TEXT BLOCK:
** begin **

The applicants’ submissions
The first applicant appeared before the Court on behalf of herself, her husband and child. She was unrepresented. She was assisted by an interpreter. Prior to the hearing commencing, the Court ensured that the applicant was in possession of a copy of the relevant Court books and that the respondent’s written submissions had been translated to her. The Court also ensured the first applicant had access to a pen and paper so she could take notes during the course of the hearing should she so wished to.
At the commencement of the hearing, the Court explained was undertaking judicial review, not merits review and the difference between the two types of review. The Court also explained the procedure by which the hearing would be undertaken. Despite Court orders, no written submissions or other material was provided to the Court by the applicant in support of his case. The applicant told the Court she had complied with all the conditions of her visa. She had been misled by her employer. She asked for some more time to enable her son to complete year 12 at the end of 2023.

** end **

CHALLENGES:
- a) Duplicate the passage on the applicants' submissions from "The applicants’ submissions" to "so wished to.".
- b) Pick up the passage on the applicants' submissions after its last sentence and write the next part.

DATA SECTION:
** begin **

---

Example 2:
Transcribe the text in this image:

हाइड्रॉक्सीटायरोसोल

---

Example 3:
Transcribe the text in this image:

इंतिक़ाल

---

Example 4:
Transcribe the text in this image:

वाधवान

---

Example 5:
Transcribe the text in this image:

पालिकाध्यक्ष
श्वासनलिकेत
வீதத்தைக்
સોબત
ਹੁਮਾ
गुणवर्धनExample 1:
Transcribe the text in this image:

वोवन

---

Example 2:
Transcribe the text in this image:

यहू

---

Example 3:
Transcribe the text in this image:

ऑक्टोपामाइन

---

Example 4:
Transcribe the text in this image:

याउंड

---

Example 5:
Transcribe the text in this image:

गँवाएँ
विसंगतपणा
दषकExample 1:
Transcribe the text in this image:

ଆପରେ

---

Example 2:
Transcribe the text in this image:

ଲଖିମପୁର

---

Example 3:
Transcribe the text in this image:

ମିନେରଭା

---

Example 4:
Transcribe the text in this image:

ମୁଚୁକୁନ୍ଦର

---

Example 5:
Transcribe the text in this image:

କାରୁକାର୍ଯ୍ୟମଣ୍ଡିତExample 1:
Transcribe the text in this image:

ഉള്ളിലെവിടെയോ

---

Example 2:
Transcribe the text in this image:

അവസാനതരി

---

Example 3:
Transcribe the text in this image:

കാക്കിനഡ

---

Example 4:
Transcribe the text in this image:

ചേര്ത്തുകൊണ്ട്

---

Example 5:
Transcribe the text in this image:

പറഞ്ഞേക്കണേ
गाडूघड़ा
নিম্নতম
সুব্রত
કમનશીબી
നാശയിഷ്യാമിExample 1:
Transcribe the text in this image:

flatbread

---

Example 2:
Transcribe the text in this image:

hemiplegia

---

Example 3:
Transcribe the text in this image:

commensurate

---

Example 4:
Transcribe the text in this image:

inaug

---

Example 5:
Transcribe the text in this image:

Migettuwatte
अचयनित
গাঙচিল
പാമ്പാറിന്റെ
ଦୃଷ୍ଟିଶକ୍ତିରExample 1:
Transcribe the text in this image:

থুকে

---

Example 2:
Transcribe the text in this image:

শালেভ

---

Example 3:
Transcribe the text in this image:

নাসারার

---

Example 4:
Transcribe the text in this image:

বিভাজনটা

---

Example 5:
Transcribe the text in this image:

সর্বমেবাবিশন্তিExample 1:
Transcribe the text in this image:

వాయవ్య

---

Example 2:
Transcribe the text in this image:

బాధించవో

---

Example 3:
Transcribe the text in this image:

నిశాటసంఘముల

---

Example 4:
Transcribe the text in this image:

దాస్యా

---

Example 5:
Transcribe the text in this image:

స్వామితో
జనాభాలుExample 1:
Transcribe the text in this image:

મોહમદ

** end **

RESPONSES TO THE EXERCISE:
- a)
The applicants’ submissions
The first applicant appeared before the Court on behalf of herself, her husband and child. She was unrepresented. She was assisted by an interpreter. Prior to the hearing commencing, the Court ensured that the applicant was in possession of a copy of the relevant Court books and that the respondent’s written submissions had been translated to her. The Court also ensured the first applicant had access to a pen and paper so she could take notes during the course of the hearing should she so wished to.

- b)
CONSIDERATION
Consideration In Djokovich v Minister for Immigration, Citizenship, Migrant Services and Multicultural Affairs [2022] FCAFC 3 at [17] the task of a Court conducting judicial review was described in this manner:
… An application for judicial review is one in which the judicial branch of government reviews, by reference to legality or lawfulness, the decision or decisions of the executive branch of government, here in the form of a decision of the Minister. The court does not consider the merits or wisdom the decision; nor does it remake the decision. The task of the court is to rule upon the lawfulness or legality the decision by reference to the complaints made about it.
The sole ground of judicial review, such as it is, asserts that the Tribunal failed to consider the applicant’s compelling circumstances. This ground is misconceived and if anything, invites the Court to undertake impermissible merits review: (see; Abebe v Commonwealth of Australia (1999) 197 CLR 510 at [53]-[54].
As pointed out by the first respondent, none of these matters were relevant to the consideration of this matter. The Tribunal’s procedural fairness obligations in conducting reviews of this type are codified in Division 5 of Part 5 of the Act. There is no material before the Court to indicate that the Tribunal did not comply in any way with these obligations.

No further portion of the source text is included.